== Data supplied ==

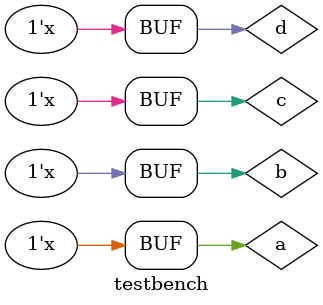
<source format=v>
module testbench; 

   reg a;
	reg b;
	reg c;
	reg d;

	wire  o;

	
	combo mux(a, b, c, d, o);
   always #5 a = ~a;
	always #10 b = ~b;
	always #20 c = ~c;
	always #40 d = ~d;
    
    initial begin
        //$monitor("[%0t] d=0x%0h clk=0x%0h rstn=0x%0h out=0x%0h",$time, d, clk, rstn, out);
			
		 a = 0;
		 b = 0;
		 c = 0; 
		 d = 0;
			       
    end 
endmodule
</source>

===

*Instruction*
An exact copy of every line above is needed, without the images.

*Expected answer*
<source format=v>
module testbench; 

   reg a;
	reg b;
	reg c;
	reg d;

	wire  o;

	
	combo mux(a, b, c, d, o);
   always #5 a = ~a;
	always #10 b = ~b;
	always #20 c = ~c;
	always #40 d = ~d;
    
    initial begin
        //$monitor("[%0t] d=0x%0h clk=0x%0h rstn=0x%0h out=0x%0h",$time, d, clk, rstn, out);
			
		 a = 0;
		 b = 0;
		 c = 0; 
		 d = 0;
			       
    end 
endmodule
</source>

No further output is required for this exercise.